Второе. Можно представить себе напряженное вопрошание самого себя, когда христианский учитель, не видя “возбуждения” толпы, то есть видя непонимание, силится выдавить из себя — посредством многословия, тропов и фигур — то, что он пытается выразить. Это речь субъекта, обращенная к другому субъекту, она не связана формами рассудка, как связана ими речь того проповедника, который составил проповедь, выучил ее назубок, произнес и — не получил ответа. Она связана с возвышенным духом, который напряжением своим способен творчески — вот здесь и вот сейчас — заново производить ритмически и интонационно, используя разные стили элоквенции, то, что лежит за пределами elocutio.

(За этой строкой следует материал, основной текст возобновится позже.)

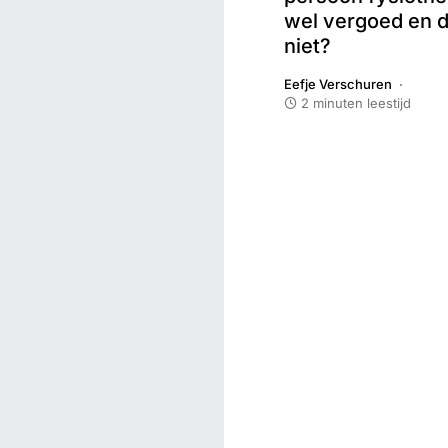
wel vergoed en 
niet?
Eefje Verschuren
2 minuten leestijd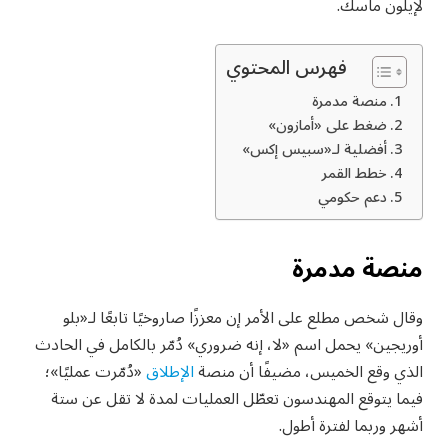
لإيلون ماسك.
فهرس المحتوي
منصة مدمرة
ضغط على «أمازون»
أفضلية لـ«سبيس إكس»
خطط القمر
دعم حكومي
منصة مدمرة
وقال شخص مطلع على الأمر إن معززًا صاروخيًا تابعًا لـ«بلو
أوريجين» يحمل اسم «لا، إنه ضروري» دُمّر بالكامل في الحادث
الذي وقع الخميس، مضيفًا أن منصة
الإطلاق
«دُمّرت عمليًا»؛
فيما يتوقع المهندسون تعطّل العمليات لمدة لا تقل عن ستة
أشهر وربما لفترة أطول.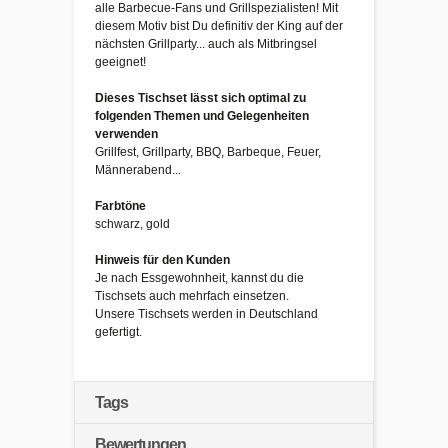
alle Barbecue-Fans und Grillspezialisten! Mit
diesem Motiv bist Du definitiv der King auf der
nächsten Grillparty... auch als Mitbringsel
geeignet!
Dieses Tischset lässt sich optimal zu
folgenden Themen und Gelegenheiten
verwenden
Grillfest, Grillparty, BBQ, Barbeque, Feuer,
Männerabend...
Farbtöne
schwarz, gold
Hinweis für den Kunden
Je nach Essgewohnheit, kannst du die
Tischsets auch mehrfach einsetzen.
Unsere Tischsets werden in Deutschland
gefertigt.
Tags
Bewertungen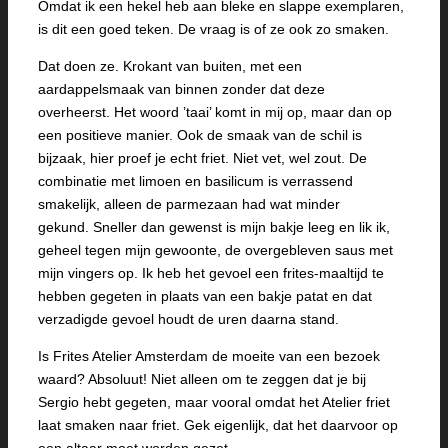
Omdat ik een hekel heb aan bleke en slappe exemplaren,
is dit een goed teken. De vraag is of ze ook zo smaken.
Dat doen ze. Krokant van buiten, met een
aardappelsmaak van binnen zonder dat deze
overheerst. Het woord ’taai’ komt in mij op, maar dan op
een positieve manier. Ook de smaak van de schil is
bijzaak, hier proef je echt friet. Niet vet, wel zout. De
combinatie met limoen en basilicum is verrassend
smakelijk, alleen de parmezaan had wat minder
gekund. Sneller dan gewenst is mijn bakje leeg en lik ik,
geheel tegen mijn gewoonte, de overgebleven saus met
mijn vingers op. Ik heb het gevoel een frites-maaltijd te
hebben gegeten in plaats van een bakje patat en dat
verzadigde gevoel houdt de uren daarna stand.
Is Frites Atelier Amsterdam de moeite van een bezoek
waard? Absoluut! Niet alleen om te zeggen dat je bij
Sergio hebt gegeten, maar vooral omdat het Atelier friet
laat smaken naar friet. Gek eigenlijk, dat het daarvoor op
een altaar moet worden gezet.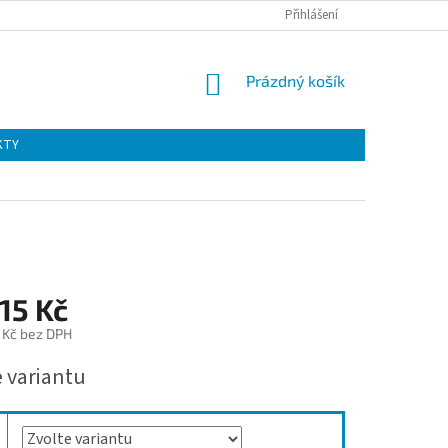
Přihlášení
NÁKUPNÍ
Prázdný košík
KOŠÍK
KTY
15 Kč
 Kč
bez DPH
e variantu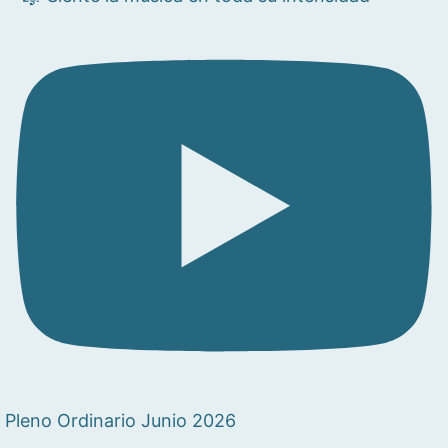
Pleno Ordinario Junio 2026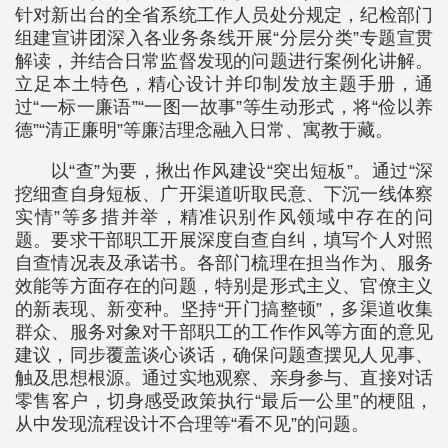
针对新出台的全省系统工作人员处分规定，纪检部门
组建宣讲团深入各业务条线开展“分层分类”专题宣贯
解读，并结合日常监督发现的问题进行案例化讲解。
立足本土特色，精心设计并印制发放主题手册，通
过“一标一廉语”“一图一故事”等生动形式，将“俭以养
德”“清正廉明”等廉洁理念融入日常、寓教于藏。
以“查”为要，揪出作风建设“突出短板”。通过“深
挖细查自身短板、广开渠道听取民意、下沉一线体察
实情”等多措并举，精准识别作风领域中存在的问
题。要求干部职工开展深度自查自纠，填写个人对照
自查情况表及承诺书。各部门梳理在担当作为、服务
效能等方面存在的问题，特别是形式主义、官僚主义
的新表现、新变种。坚持“开门搞整顿”，多渠道收集
群众、服务对象对干部职工的工作作风等方面的意见
建议，同步覆盖谈心谈话，确保问题查摆见人见事、
触及思想根源。通过实地观察、亲身参与、直接对话
零售客户，切身感受政策执行“最后一公里”的梗阻，
从中发现流程设计不合理等“看不见”的问题。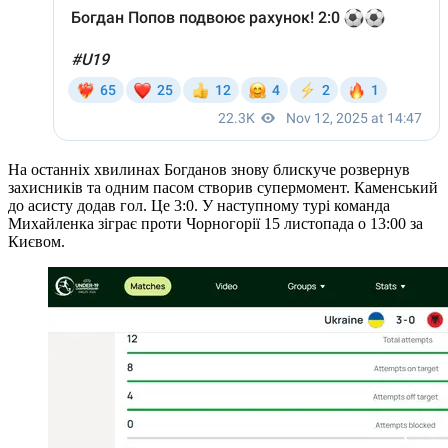
На останніх хвилинах Богданов знову блискуче розвернув
захисників та одним пасом створив супермомент. Каменський
до асисту додав гол. Це 3:0. У наступному турі команда
Михайленка зіграє проти Чорногорії 15 листопада о 13:00 за
Києвом.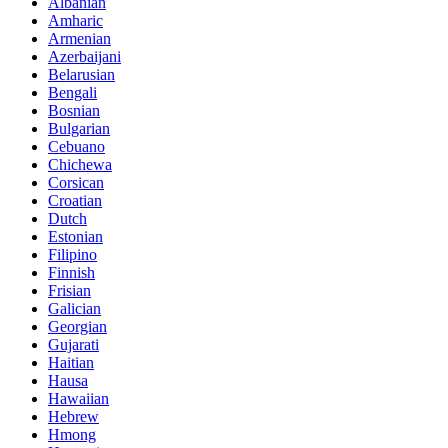
Albanian
Amharic
Armenian
Azerbaijani
Belarusian
Bengali
Bosnian
Bulgarian
Cebuano
Chichewa
Corsican
Croatian
Dutch
Estonian
Filipino
Finnish
Frisian
Galician
Georgian
Gujarati
Haitian
Hausa
Hawaiian
Hebrew
Hmong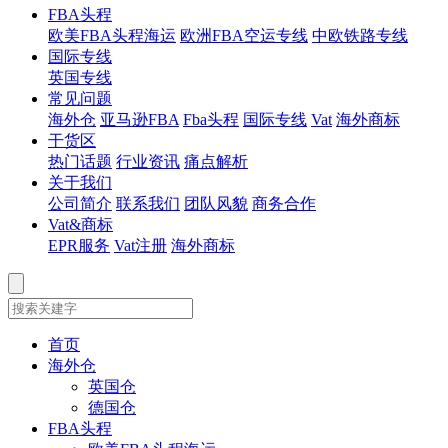
FBA头程
欧美FBA头程海运
欧洲FBA空运专线
中欧铁路专线
国际专线
英国专线
常见问题
海外仓
亚马逊FBA
Fba头程
国际专线
Vat
海外商标
干货区
热门话题
行业资讯
痛点解析
关于我们
公司简介
联系我们
团队风貌
商务合作
Vat&商标
EPR服务
Vat注册
海外商标
首页
海外仓
英国仓
德国仓
FBA头程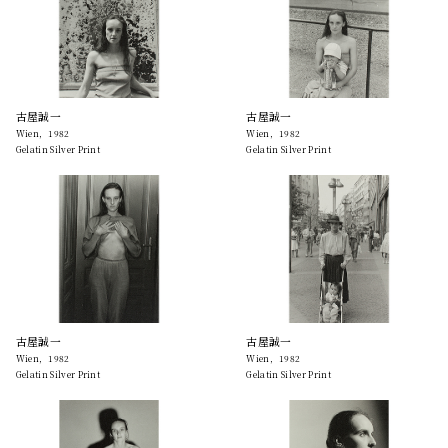
古屋誠一
古屋誠一
Wien，1982
Wien，1982
Gelatin Silver Print
Gelatin Silver Print
古屋誠一
古屋誠一
Wien，1982
Wien，1982
Gelatin Silver Print
Gelatin Silver Print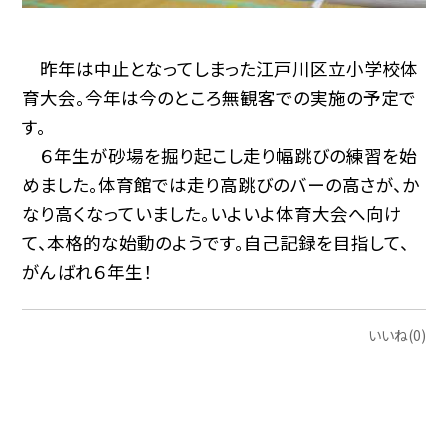
昨年は中止となってしまった江戸川区立小学校体
育大会。今年は今のところ無観客での実施の予定で
す。
６年生が砂場を掘り起こし走り幅跳びの練習を始
めました。体育館では走り高跳びのバーの高さが、か
なり高くなっていました。いよいよ体育大会へ向け
て、本格的な始動のようです。自己記録を目指して、
がんばれ６年生！
いいね(0)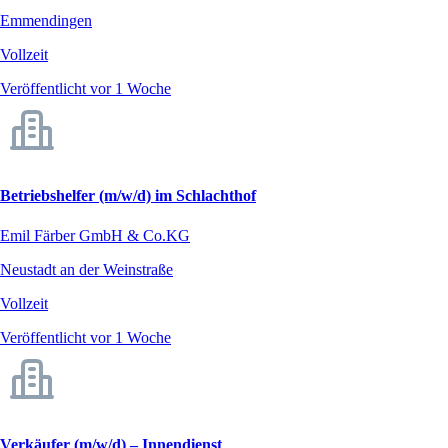
Emmendingen
Vollzeit
Veröffentlicht vor 1 Woche
Betriebshelfer (m/w/d) im Schlachthof
Emil Färber GmbH & Co.KG
Neustadt an der Weinstraße
Vollzeit
Veröffentlicht vor 1 Woche
Verkäufer (m/w/d) – Innendienst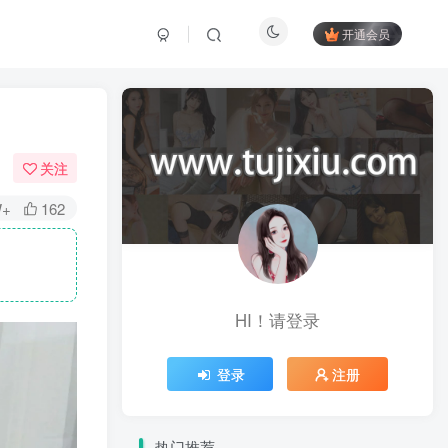
开通会员
关注
W+
162
HI！请登录
登录
注册
热门推荐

Это и есть период, который, как кажется, является предвосхищением складывающейся к XII в. идеи концепта[xciii]. Трудное, мучительное рождение идеи высказывания, для выражения которой Августин прибег к старому понятию периода, предполагавшего одновременную обращенность к трансцендентному источнику речи — Богу, к имманентному — самому себе, что требует согласования образа жизни и способа говорения, и к внешнему — слушателю. Его свойствами являются память и воображение, он тесно связан с временными экстазами переживания того, что необходимо понять.

Третье. Вещь, которая понимается, формируется в процессе этого разговора (беседы, проповеди). Она — “между” речью одного, вопрошанием другого и ответом на этот вопрос, то есть за пределами этих речей при умолкании всех знаков и значений, в молчании. В этом случае созерцается только смысл.

Смысл формируется благодаря своеобразной триангулярной схеме: ответ — вопрос — ответ (или: да — нет — да). Первая часть этой схемы предполагает некое единство утверждения, вторая — равное по силе утверждение, если требуется новый ответ, третья согласует единство первого и равенство второго. Но это и есть то, что образует вещь.

И это есть то, что формирует способность понимания “схватить” целое речи в его двуосмысленности. Каждая из речей (говорящего и слушающего) формирует с помощью тропизмов одно значение, но лишь совокупность речений, их соответственно многозначность способствует произведению вещи и общего понимания вещи. В противном случае вещи нет. Есть лишь ворота (это ворота герменевтики), за которыми она скрывается, предчувствуется, чувствуется, но коснуться ее нельзя, а потому нельзя сказать о ней ничего достоверного. Касание — выход в теологию, но это философский выход, философская жажда созерцания ускользающей от глаз, от ума, от чувства Вещи. Это единичная Вещь (Бог) необходимо есть единственная универсалия, поскольку Бог создает все и созданное передает в ведение знака. Он — неозначенная универсалия — создает универсалию означенную. В этом смысле универсалия — единична (Бог), в единичном (в сотвор6енной вещи) и вне этой единичности, что и позволяет считать концептуализм основой христианского представления о мире, а реализм и номинализм — его разновидностями в тварном мире. Они, то есть реализм и номинализм, побеждают тогда, когда побеждает этот, то есть знакомый, мир. Между так разно понятыми универсалиями и разыгрываются современные философские дискуссии.